Researchers have unveiled a new type of cyberattack that can steal sensitive user data by embedding hidden prompts inside images processed by AI platforms. These malicious instructions remain invisible to the human eye but become detectable once the images are downscaled using common resampling techniques before being sent to a large language model (LLM).

The technique, designed by Trail of Bits experts Kikimora Morozova and Suha Sabi Hussain, builds on earlier research from a 2020 USENIX paper by TU Braunschweig, which first proposed the concept of image-scaling attacks in machine learning systems.

Typically, when users upload pictures into AI tools, the images are automatically reduced in quality for efficiency and cost optimization. Depending on the resampling method—such as nearest neighbor, bilinear, or bicubic interpolation—aliasing artifacts can emerge, unintentionally revealing hidden patterns if the source image was crafted with this purpose in mind.

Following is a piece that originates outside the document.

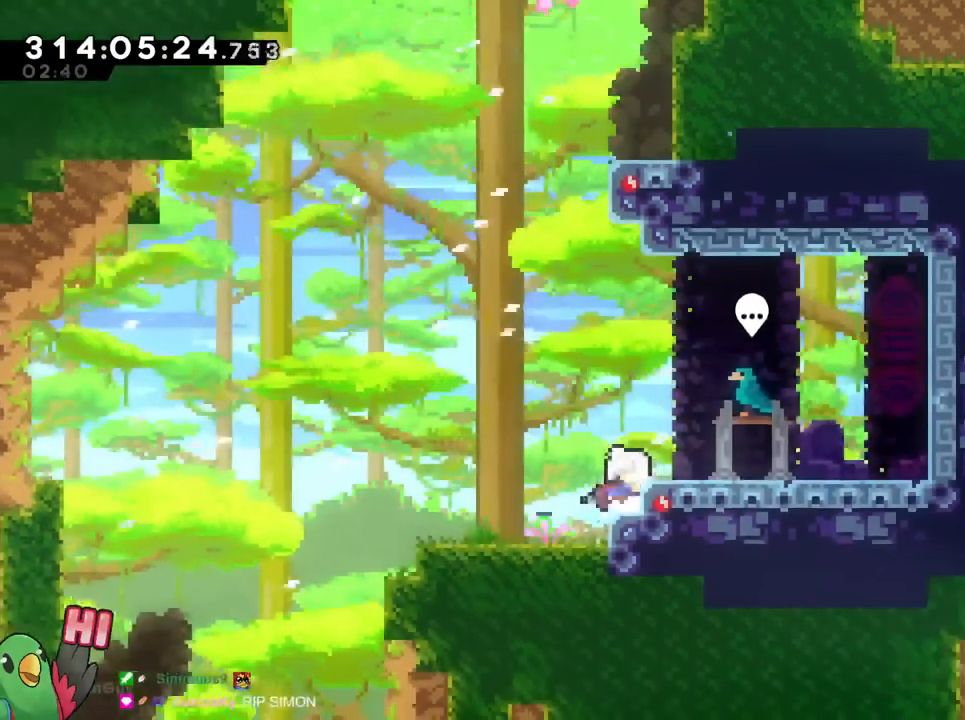
{"buttons": ["L2"], "left_stick": "center", "right_stick": "center", "events": [[83, "Y", "down"], [116, "B", "down"], [216, "Y", "up"], [283, "B", "up"], [333, "left_stick", "center"]]}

In one demonstration by Trail of Bits, carefully engineered dark areas within a malicious image shifted colors when processed through bicubic downscaling. This transformation exposed black text that the AI system interpreted as additional user instructions. While everything appeared normal to the end user, the model silently executed these hidden commands, potentially leaking data or performing harmful tasks.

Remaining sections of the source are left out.